**Excerpt to read:**
§ §

Monday, May 6, 2013

musings and meanderings on messes

I've been thinking lately about the "messiness" of science: what is the best course of action when the results do not tell a clear story but are a "mess" ... some results clearly supporting the hypothesis, others not, statistical tests not quite demonstrating the interpretation we want to make, etc.

In neuroimaging the practice is often to keep trying different analyses until "something sensible" turns up. Perhaps a different preprocessing strategy will make a 'blob' appear where we expected it to; perhaps using a conjunction analysis will 'get rid of' the strange activations appearing during this condition; perhaps changing the cross-validation scheme will eliminate the below-chance classification. Such practices are partly unavoidable: when we do not know the proper choice that should be made in each step of the analysis it does not make sense to stop when the first set of guesses fail. But these practices are very dangerous: exploding the experimenter degrees of freedom can make it possible to call nearly anything significant; and scientific progress depends upon robust results.

§ §

**Provided information:**
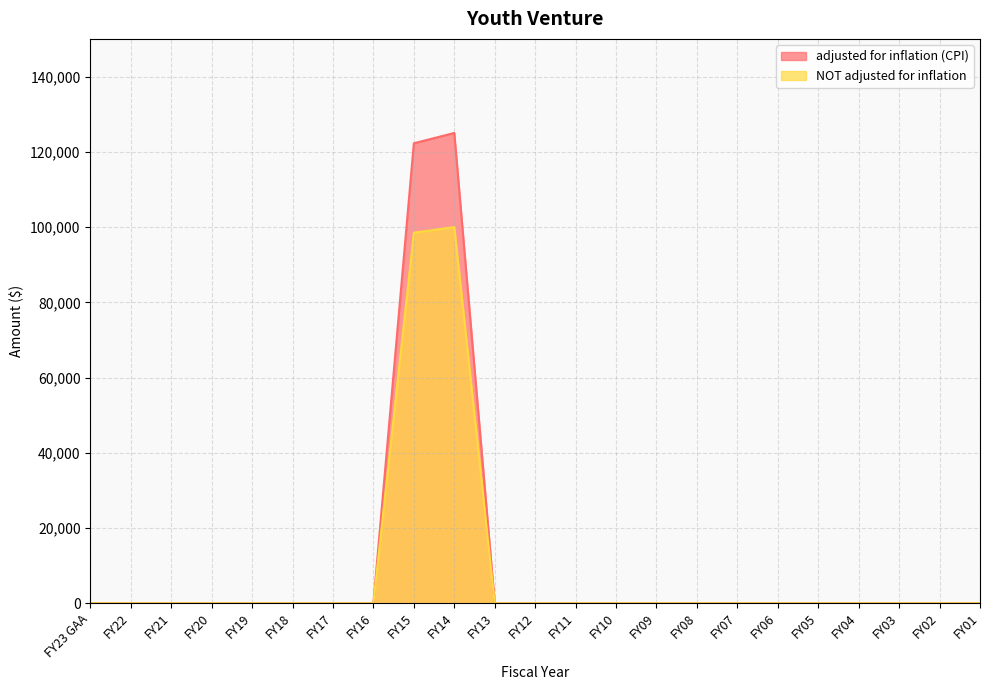

At which category is the sum across all series the highest?

FY14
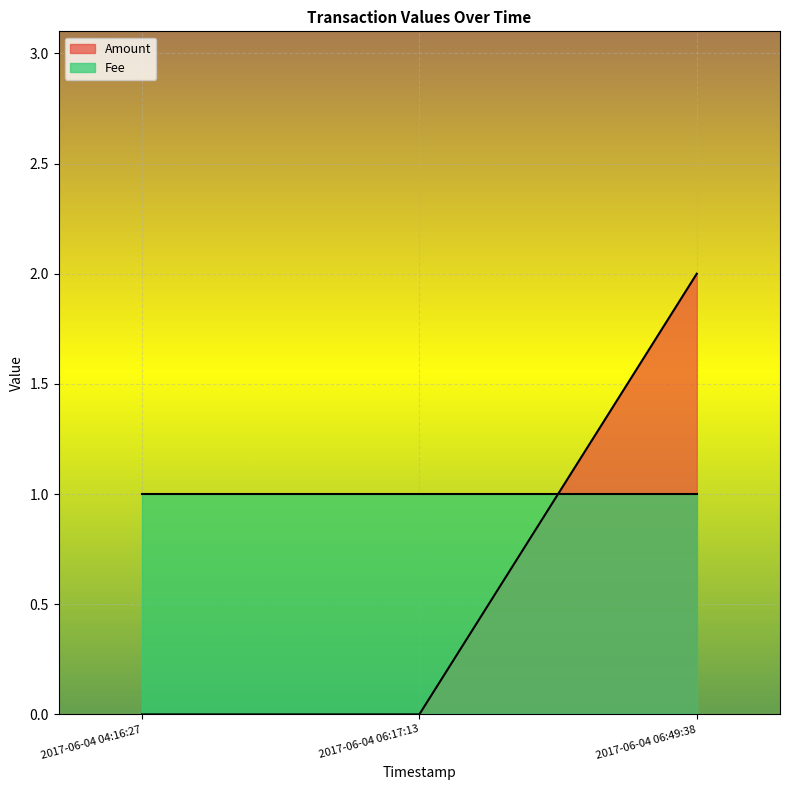

List the labels in order of value, largest first.

2017-06-04 06:49:38, 2017-06-04 04:16:27, 2017-06-04 06:17:13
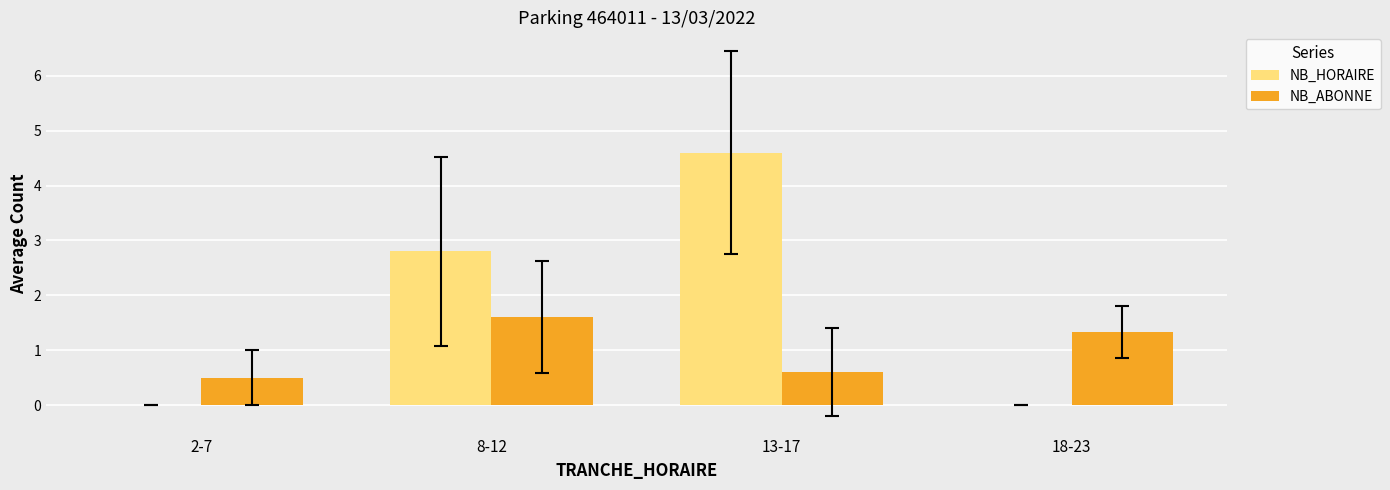

At which label does NB_ABONNE first exceed 1?

8-12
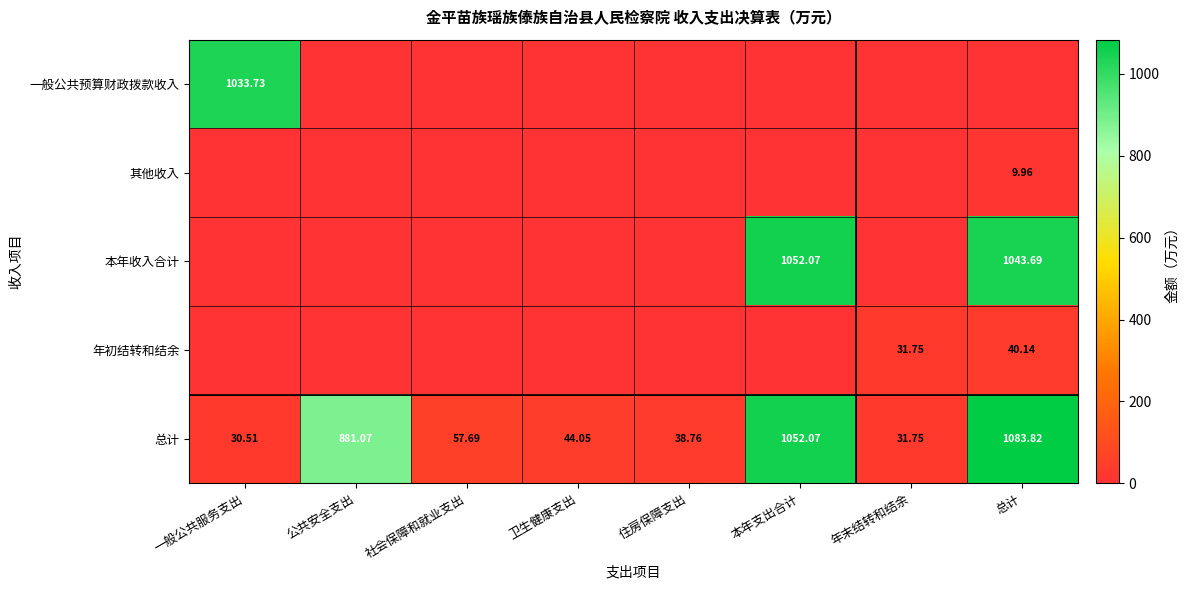

At how many categories does at least one series exceed 419?

4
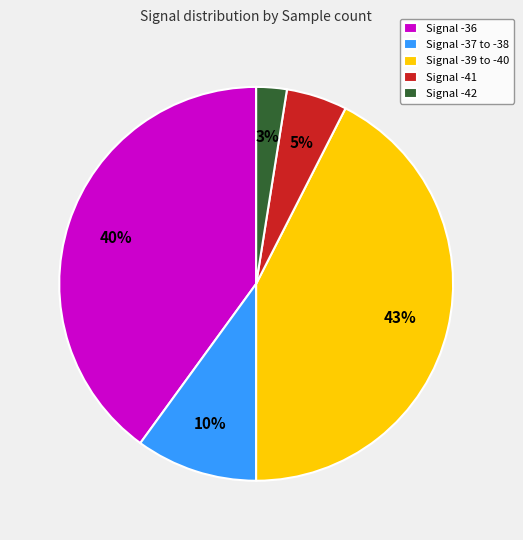

Is there any slice that represents more than half of the pie?

No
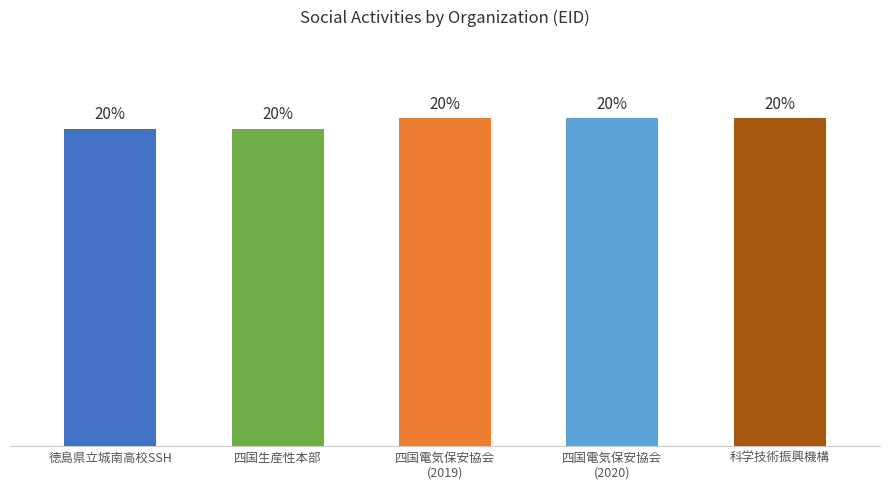

What is the average value?

20.0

§ §

**Questions:**
1. According to the post on messy results, what is the common practice in neuroimaging?
2. From the post on messy results, print the passage from "musings and meanderings" up to and including "to make, etc.".
The lines are separate material, unrelated to the post on messy results.

**Answer set:**
1. To keep trying different analyses until "something sensible" turns up.

2.
musings and meanderings on messes

I've been thinking lately about the "messiness" of science: what is the best course of action when the results do not tell a clear story but are a "mess" ... some results clearly supporting the hypothesis, others not, statistical tests not quite demonstrating the interpretation we want to make, etc.